INSTRUCTION >>
Please rewrite as a numbered list the part that opens with the line containing "Napätie v Hormuzskom" and closes with the line containing "OKUNMA SÜRESI", both of those lines included and any blank lines left out.

SOURCE DATA >>
# # # #

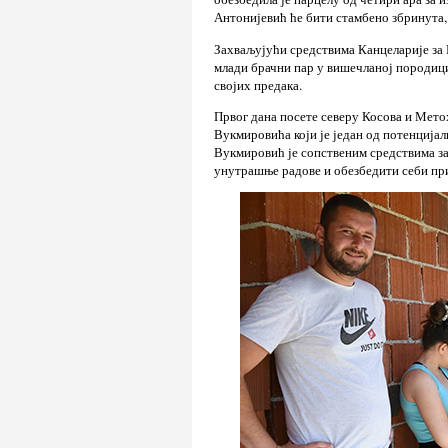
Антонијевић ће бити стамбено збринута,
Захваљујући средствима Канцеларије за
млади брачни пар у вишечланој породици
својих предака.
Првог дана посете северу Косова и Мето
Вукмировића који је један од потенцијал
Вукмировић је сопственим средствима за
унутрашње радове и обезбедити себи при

# # # #

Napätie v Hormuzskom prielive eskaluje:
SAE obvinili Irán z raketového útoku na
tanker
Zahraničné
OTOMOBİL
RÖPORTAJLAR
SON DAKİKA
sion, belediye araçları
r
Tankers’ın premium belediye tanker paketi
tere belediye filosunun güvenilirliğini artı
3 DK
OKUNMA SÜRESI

# # # #

WORKED SOLUTION >>
1. Napätie v Hormuzskom prielive eskaluje:
2. SAE obvinili Irán z raketového útoku na
3. tanker
4. Zahraničné
5. OTOMOBİL
6. RÖPORTAJLAR
7. SON DAKİKA
8. sion, belediye araçları
9. r
10. Tankers’ın premium belediye tanker paketi
11. tere belediye filosunun güvenilirliğini artı
12. 3 DK
13. OKUNMA SÜRESI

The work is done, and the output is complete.